Why the aloha shirt as a uniform? Apparently the reason stems from an inside joke about the obscure 1984 film Breakin’ 2: Electric Boogaloo. That joke is racist, a reference to the “big luau,” an adaptation of the word “boogaloo,” according to the Southern Poverty Law Center. “The boogaloo meme itself emerged concurrently in anti-government and white power online spaces in the early 2010s,” the SPLC says. “In both of these communities, ‘boogaloo’ was frequently associated with racist violence and, in many cases, was an explicit call for race war. Today the term is regularly deployed by white nationalists and neo-Nazis who want to see society descend into chaos so that they can come to power and build a new fascist state.”
But the origins of even the Hawaiian aloha shirt are conflicting. “Contrary to popular narrative, the aloha shirt does not find its origins in Indigenous craftsmanship and is deeply tied to violent multiculturalism and militarization in the Hawaiian Islands,” writes Gregory Pōmaikaʻi Gushiken at Color Bloq. “Initially, the aloha shirts were created to quell the racist anxieties of American citizens who feared that Hawaiʻi would incorporate a largely non-white population into the American empire… In other words, the American’s capacity to literally wear paradise reified a narrative that Hawaiʻi was theirs for the taking.”
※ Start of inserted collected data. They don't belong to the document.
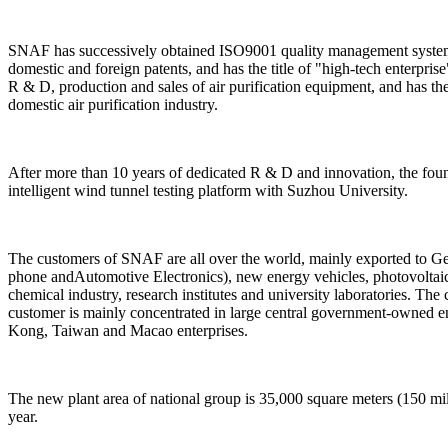
SNAF has successively obtained ISO9001 quality management system c
domestic and foreign patents, and has the title of "high-tech enterpris
R & D, production and sales of air purification equipment, and has t
domestic air purification industry.
After more than 10 years of dedicated R & D and innovation, the foun
intelligent wind tunnel testing platform with Suzhou University.
The customers of SNAF are all over the world, mainly exported to Ger
phone andAutomotive Electronics), new energy vehicles, photovoltaic,
chemical industry, research institutes and university laboratories. The 
customer is mainly concentrated in large central government-owned e
Kong, Taiwan and Macao enterprises.
The new plant area of national group is 35,000 square meters (150 mill
year.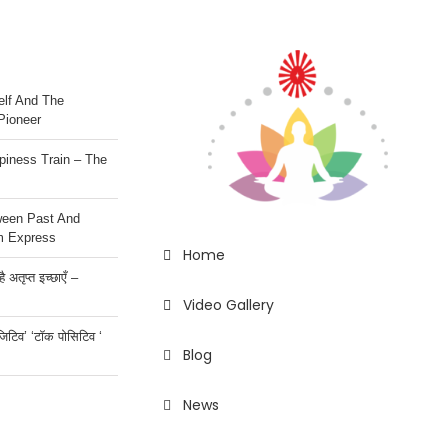
lf And The
Pioneer
iness Train – The
ween Past And
m Express
Home
 अतृप्त इच्छाएँ –
Video Gallery
ॉजिटिव’ ‘टॉक पोसिटिव ‘
Blog
News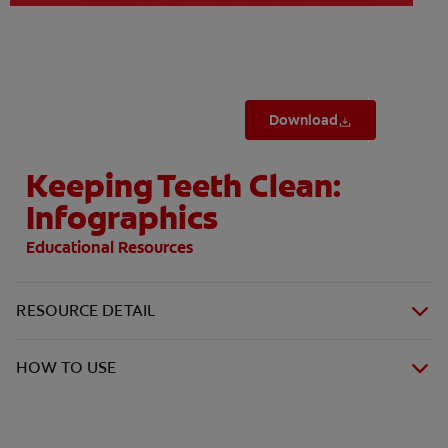
Download
Keeping Teeth Clean:
Infographics
Educational Resources
RESOURCE DETAIL
HOW TO USE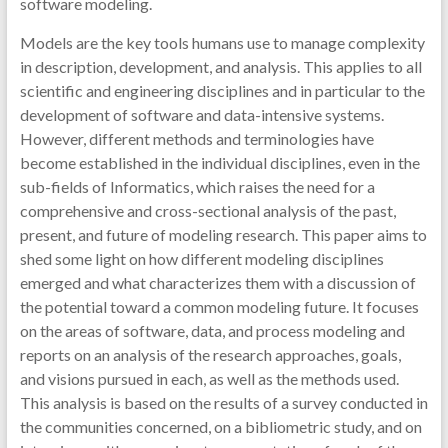
software modeling.
Models are the key tools humans use to manage complexity
in description, development, and analysis. This applies to all
scientific and engineering disciplines and in particular to the
development of software and data-intensive systems.
However, different methods and terminologies have
become established in the individual disciplines, even in the
sub-fields of Informatics, which raises the need for a
comprehensive and cross-sectional analysis of the past,
present, and future of modeling research. This paper aims to
shed some light on how different modeling disciplines
emerged and what characterizes them with a discussion of
the potential toward a common modeling future. It focuses
on the areas of software, data, and process modeling and
reports on an analysis of the research approaches, goals,
and visions pursued in each, as well as the methods used.
This analysis is based on the results of a survey conducted in
the communities concerned, on a bibliometric study, and on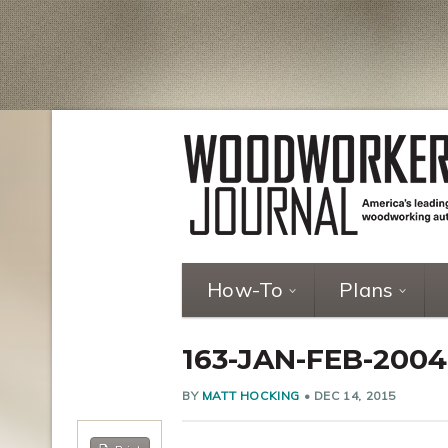
How-To
Plans
163-JAN-FEB-200
BY
MATT HOCKING
•
DEC 14, 2015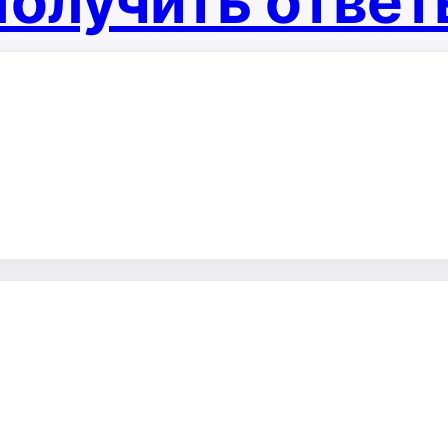
олучить отве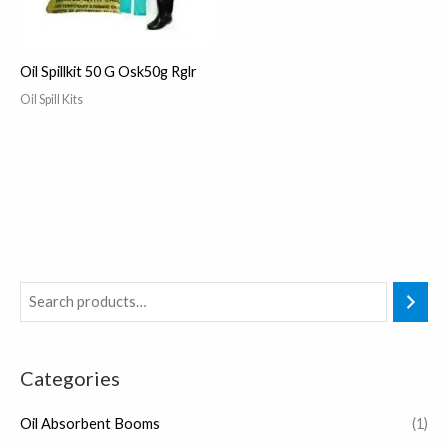
Oil Spillkit 50 G Osk50g Rglr
Oil Spill Kits
Categories
Oil Absorbent Booms
(1)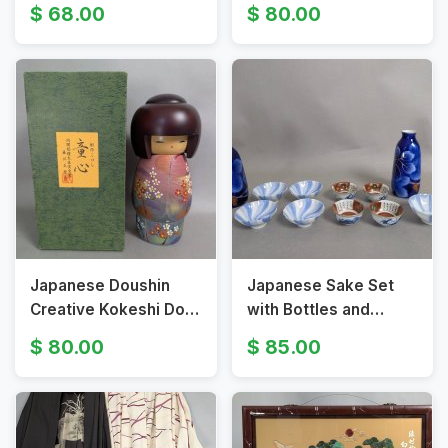
Various Subjects
Painted Floral Designs
68.00
80.00
Japanese Doushin
Japanese Sake Set
Creative Kokeshi Doll
with Bottles and
by Usaburo Kokeshi
Assorted Cups
80.00
85.00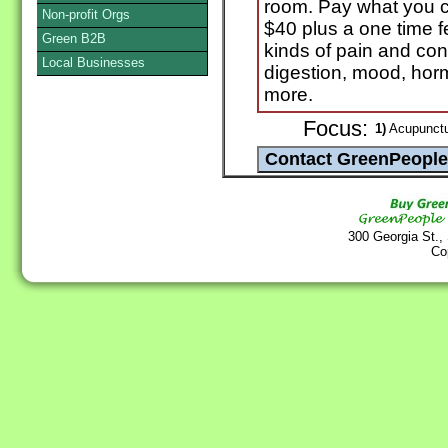
room. Pay what you ca
Non-profit Orgs
$40 plus a one time fe
Green B2B
kinds of pain and cond
Local Businesses
digestion, mood, horm
more.
Focus:
1)
Acupunctu
300 Georgia St.,
Co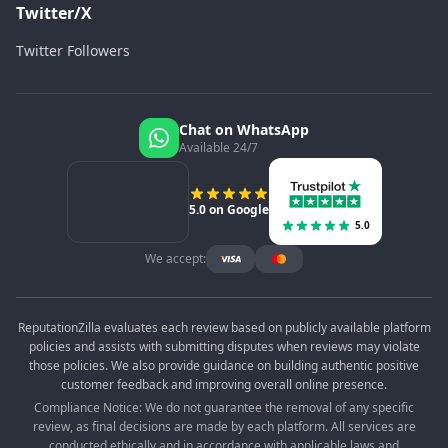
Twitter/X
Twitter Followers
Chat on WhatsApp
Available 24/7
5.0 on Google
5.0
We accept:
ReputationZilla evaluates each review based on publicly available platform
policies and assists with submitting disputes when reviews may violate
those policies. We also provide guidance on building authentic positive
customer feedback and improving overall online presence.
Compliance Notice: We do not guarantee the removal of any specific
review, as final decisions are made by each platform. All services are
conducted ethically and in accordance with applicable laws and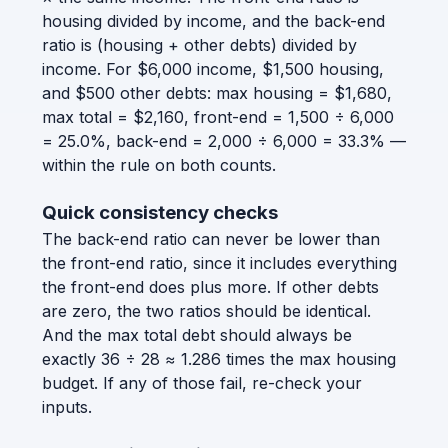
housing divided by income, and the back-end
ratio is (housing + other debts) divided by
income. For $6,000 income, $1,500 housing,
and $500 other debts: max housing = $1,680,
max total = $2,160, front-end = 1,500 ÷ 6,000
= 25.0%, back-end = 2,000 ÷ 6,000 = 33.3% —
within the rule on both counts.
Quick consistency checks
The back-end ratio can never be lower than
the front-end ratio, since it includes everything
the front-end does plus more. If other debts
are zero, the two ratios should be identical.
And the max total debt should always be
exactly 36 ÷ 28 ≈ 1.286 times the max housing
budget. If any of those fail, re-check your
inputs.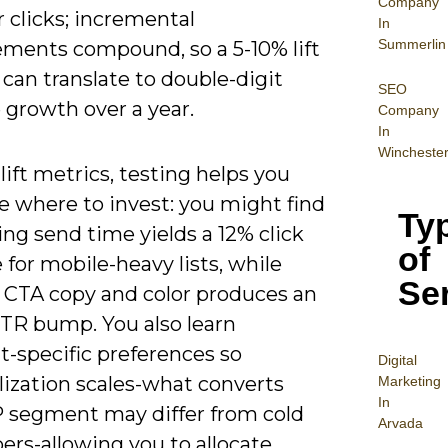
Company
 clicks; incremental
In
Summerlin
ments compound, so a 5-10% lift
 can translate to double-digit
SEO
 growth over a year.
Company
In
Wincheste
ift metrics, testing helps you
ze where to invest: you might find
Ty
ng send time yields a 12% click
of
 for mobile-heavy lists, while
Se
g CTA copy and color produces an
TR bump. You also learn
-specific preferences so
Digital
lization scales-what converts
Mar
keting
In
P segment may differ from cold
Arvada
ers-allowing you to allocate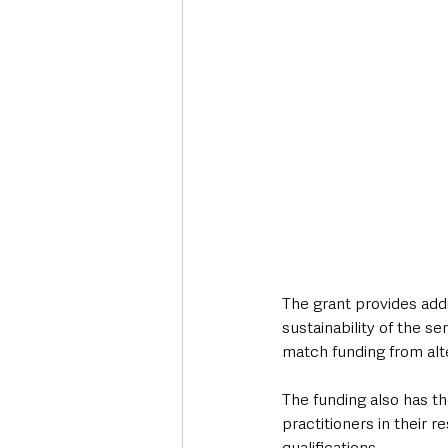
The grant provides addi
sustainability of the s
match funding from alt
The funding also has th
practitioners in their r
qualifications.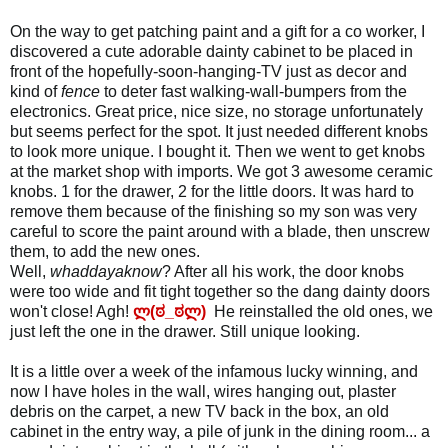
On the way to get patching paint and a gift for a co worker, I
discovered a cute adorable dainty cabinet to be placed in
front of the hopefully-soon-hanging-TV just as decor and
kind of
fence
to deter fast walking-wall-bumpers from the
electronics. Great price, nice size, no storage unfortunately
but seems perfect for the spot. It just needed different knobs
to look more unique. I bought it. Then we went to get knobs
at the market shop with imports. We got 3 awesome ceramic
knobs. 1 for the drawer, 2 for the little doors. It was hard to
remove them because of the finishing so my son was very
careful to score the paint around with a blade, then unscrew
them, to add the new ones.
Well,
whaddayaknow
? After all his work, the door knobs
were too wide and fit tight together so the dang dainty doors
won't close! Agh!
ლ(ಠ_ಠლ)
He reinstalled the old ones, we
just left the one in the drawer. Still unique looking.
It is a little over a week of the infamous lucky winning, and
now I have holes in the wall, wires hanging out, plaster
debris on the carpet, a new TV back in the box, an old
cabinet in the entry way, a pile of junk in the dining room... a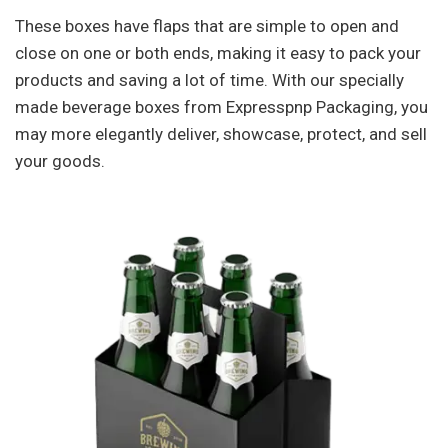
These boxes have flaps that are simple to open and
close on one or both ends, making it easy to pack your
products and saving a lot of time. With our specially
made beverage boxes from Expresspnp Packaging, you
may more elegantly deliver, showcase, protect, and sell
your goods.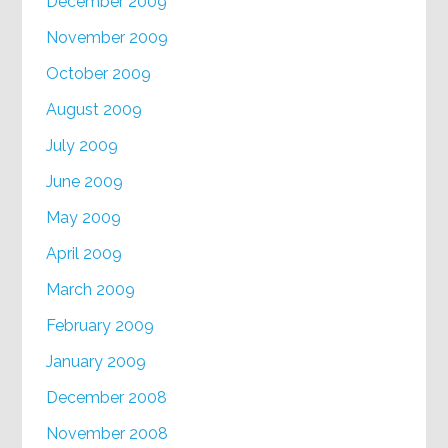
December 2009
November 2009
October 2009
August 2009
July 2009
June 2009
May 2009
April 2009
March 2009
February 2009
January 2009
December 2008
November 2008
Native Hawaiians eventually reclaimed the style, with Native Hawaiian designers like Manaola Yap and socially and politically conscious brands like Hawaiian Force designing aloha shirts that bring in imagery important to Indigenous communities.
The fact that Boogaloos are attempting to start a race war after naming themselves after a racist meme while wearing shirts that are rooted in the violent colonialism and attempted white-washing of Hawaiʻi is racism piled upon racism piled upon racism. The shirts may be associated with laid-back, quirky people in much of the U.S., but there is nothing cute about the Boogaloo bois.